Jakarta Aktual – 25 Juni 2026 | Tim Ilia Topuria dapat pujian karena hentikan duel melawan Justin Gaethje [titlebase] yang berlangsung di UFC Freedom 250. Pertarungan ini menjadi salah satu momen paling menarik di dunia olahraga bela diri, terutama setelah Ilia Topuria menerima kekalahan pertamanya dari Justin Gaethje. Kekalahan ini tidak hanya mengejutkan penggemar, tetapi juga memperlihatkan kemampuan Gaethje yang luar biasa.
Ilia Topuria, yang sebelumnya tidak terkalahkan, harus mengakui keunggulan Justin Gaethje setelah menerima hukuman berat selama empat ronde. Menurut laporan, petarung asal Spanyol ini mengalami dua patah tulang orbital sebelum timnya memutuskan menghentikan pertandingan. Meskipun mengalami cedera serius, kondisi Topuria kini dilaporkan terus membaik.

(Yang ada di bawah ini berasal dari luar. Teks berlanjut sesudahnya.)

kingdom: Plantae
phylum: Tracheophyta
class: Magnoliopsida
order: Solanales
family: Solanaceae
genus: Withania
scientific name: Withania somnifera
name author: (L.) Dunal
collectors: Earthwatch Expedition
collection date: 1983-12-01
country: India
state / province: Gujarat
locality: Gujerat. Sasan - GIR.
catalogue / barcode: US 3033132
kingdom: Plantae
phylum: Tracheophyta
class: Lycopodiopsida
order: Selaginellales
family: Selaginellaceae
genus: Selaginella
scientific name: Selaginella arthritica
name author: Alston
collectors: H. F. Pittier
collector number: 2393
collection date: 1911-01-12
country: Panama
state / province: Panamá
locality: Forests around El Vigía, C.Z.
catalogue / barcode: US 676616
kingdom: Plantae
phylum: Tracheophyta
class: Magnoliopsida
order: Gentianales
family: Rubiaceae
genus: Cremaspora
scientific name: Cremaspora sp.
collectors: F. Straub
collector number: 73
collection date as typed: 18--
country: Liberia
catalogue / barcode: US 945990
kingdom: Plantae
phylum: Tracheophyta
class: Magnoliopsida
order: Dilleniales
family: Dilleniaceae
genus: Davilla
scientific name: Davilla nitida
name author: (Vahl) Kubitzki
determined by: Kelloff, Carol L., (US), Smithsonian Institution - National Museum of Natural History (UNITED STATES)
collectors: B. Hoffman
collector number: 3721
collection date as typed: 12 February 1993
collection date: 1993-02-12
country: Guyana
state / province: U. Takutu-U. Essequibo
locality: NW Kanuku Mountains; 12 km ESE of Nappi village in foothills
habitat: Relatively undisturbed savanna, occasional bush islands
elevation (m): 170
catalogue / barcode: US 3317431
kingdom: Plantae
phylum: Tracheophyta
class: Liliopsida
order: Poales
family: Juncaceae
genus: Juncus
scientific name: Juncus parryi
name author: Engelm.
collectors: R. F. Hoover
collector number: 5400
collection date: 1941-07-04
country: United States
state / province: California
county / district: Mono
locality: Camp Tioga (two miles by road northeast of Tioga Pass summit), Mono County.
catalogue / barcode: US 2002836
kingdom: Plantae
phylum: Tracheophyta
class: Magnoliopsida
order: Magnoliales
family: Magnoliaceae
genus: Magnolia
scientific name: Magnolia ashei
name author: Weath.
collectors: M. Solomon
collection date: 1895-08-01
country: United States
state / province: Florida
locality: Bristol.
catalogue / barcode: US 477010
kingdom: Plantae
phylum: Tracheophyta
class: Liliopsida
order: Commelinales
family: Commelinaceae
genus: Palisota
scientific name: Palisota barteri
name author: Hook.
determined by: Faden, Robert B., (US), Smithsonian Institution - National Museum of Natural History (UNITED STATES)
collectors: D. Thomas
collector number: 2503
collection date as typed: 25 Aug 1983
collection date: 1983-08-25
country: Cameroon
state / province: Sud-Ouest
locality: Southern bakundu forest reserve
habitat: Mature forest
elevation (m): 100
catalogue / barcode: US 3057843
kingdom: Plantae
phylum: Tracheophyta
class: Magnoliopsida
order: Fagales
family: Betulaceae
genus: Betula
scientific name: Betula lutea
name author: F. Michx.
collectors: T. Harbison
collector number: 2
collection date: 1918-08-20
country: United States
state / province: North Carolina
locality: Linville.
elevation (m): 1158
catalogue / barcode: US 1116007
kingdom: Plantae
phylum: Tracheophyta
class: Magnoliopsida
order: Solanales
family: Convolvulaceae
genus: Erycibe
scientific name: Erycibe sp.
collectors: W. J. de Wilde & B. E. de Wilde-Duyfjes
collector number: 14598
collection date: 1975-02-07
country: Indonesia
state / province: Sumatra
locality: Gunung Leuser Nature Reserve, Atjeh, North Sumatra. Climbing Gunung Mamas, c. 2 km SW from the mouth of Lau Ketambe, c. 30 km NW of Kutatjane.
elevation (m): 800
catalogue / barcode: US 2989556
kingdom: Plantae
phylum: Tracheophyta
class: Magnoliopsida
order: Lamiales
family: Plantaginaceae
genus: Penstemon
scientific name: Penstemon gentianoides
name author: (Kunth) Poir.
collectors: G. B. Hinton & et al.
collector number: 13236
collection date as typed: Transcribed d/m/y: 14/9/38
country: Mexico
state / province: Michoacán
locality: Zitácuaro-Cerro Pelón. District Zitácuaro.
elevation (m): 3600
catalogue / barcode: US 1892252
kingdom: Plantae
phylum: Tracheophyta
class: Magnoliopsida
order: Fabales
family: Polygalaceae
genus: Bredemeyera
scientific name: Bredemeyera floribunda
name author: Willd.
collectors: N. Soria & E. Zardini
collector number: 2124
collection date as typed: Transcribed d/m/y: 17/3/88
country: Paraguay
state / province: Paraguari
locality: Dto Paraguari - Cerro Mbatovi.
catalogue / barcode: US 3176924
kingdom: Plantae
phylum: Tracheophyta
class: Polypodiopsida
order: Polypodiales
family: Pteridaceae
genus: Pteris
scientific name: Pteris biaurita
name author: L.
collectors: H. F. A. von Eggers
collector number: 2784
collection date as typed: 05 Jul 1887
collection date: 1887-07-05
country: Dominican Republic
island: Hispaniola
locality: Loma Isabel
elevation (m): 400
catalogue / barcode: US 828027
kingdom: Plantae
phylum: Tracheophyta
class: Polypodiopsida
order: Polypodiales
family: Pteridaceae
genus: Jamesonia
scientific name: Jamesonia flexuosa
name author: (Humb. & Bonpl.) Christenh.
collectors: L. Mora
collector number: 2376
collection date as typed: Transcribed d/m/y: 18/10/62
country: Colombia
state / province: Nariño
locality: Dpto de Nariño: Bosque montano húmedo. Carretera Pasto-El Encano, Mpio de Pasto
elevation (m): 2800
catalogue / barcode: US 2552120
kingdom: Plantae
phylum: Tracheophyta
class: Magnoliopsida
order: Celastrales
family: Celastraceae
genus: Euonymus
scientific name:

Justin Gaethje, yang berhasil mengalahkan Ilia Topuria, menjadi juara kelas ringan UFC tak terbantahkan setelah gagal dalam dua percobaan sebelumnya. Kemenangan ini tidak hanya membawa Gaethje ke puncak, tetapi juga mencatatkan prestasi langka yang sudah tidak terlihat selama satu dekade di divisi kelas ringan UFC. Gaethje menjadi petarung kelas ringan pertama yang berhasil merebut gelar langsung dari tangan juara bertahan sejak Conor McGregor mengalahkan Eddie Alvarez pada 2016.
Tim Ilia Topuria dapat pujian karena hentikan duel melawan Justin Gaethje [titlebase] karena keputusan mereka untuk menghentikan pertarungan. Keputusan ini diambil untuk menjaga keselamatan Ilia Topuria, yang mengalami cedera serius. Dalam wawancara, pelatih fisik Topuria, Jesus Gallo, memberikan kabar terbaru mengenai proses pemulihan sang petarung. Menurut Gallo, perkembangan kondisi Topuria berlangsung lebih cepat dari perkiraan.
Tim Ilia Topuria dapat pujian karena hentikan duel melawan Justin Gaethje [titlebase] juga karena mereka telah menunjukkan kemampuan dan ketabahan dalam menghadapi kesulitan. Meskipun mengalami kekalahan, Ilia Topuria tetap menjadi salah satu petarung terbaik di dunia. Tim Ilia Topuria dapat pujian karena hentikan duel melawan Justin Gaethje [titlebase] karena telah menunjukkan sportivitas dan kesadaran akan keselamatan.
Untuk kesimpulan, pertarungan antara Ilia Topuria dan Justin Gaethje menjadi salah satu momen paling menarik di UFC Freedom 250. Tim Ilia Topuria dapat pujian karena hentikan duel melawan Justin Gaethje [titlebase] karena keputusan mereka untuk menghentikan pertarungan dan menjaga keselamatan Ilia Topuria. Meskipun mengalami kekalahan, Ilia Topuria tetap menjadi salah satu petarung terbaik di dunia, dan Tim Ilia Topuria dapat pujian karena hentikan duel melawan Justin Gaethje [titlebase] karena telah menunjukkan kemampuan, ketabahan, dan sportivitas.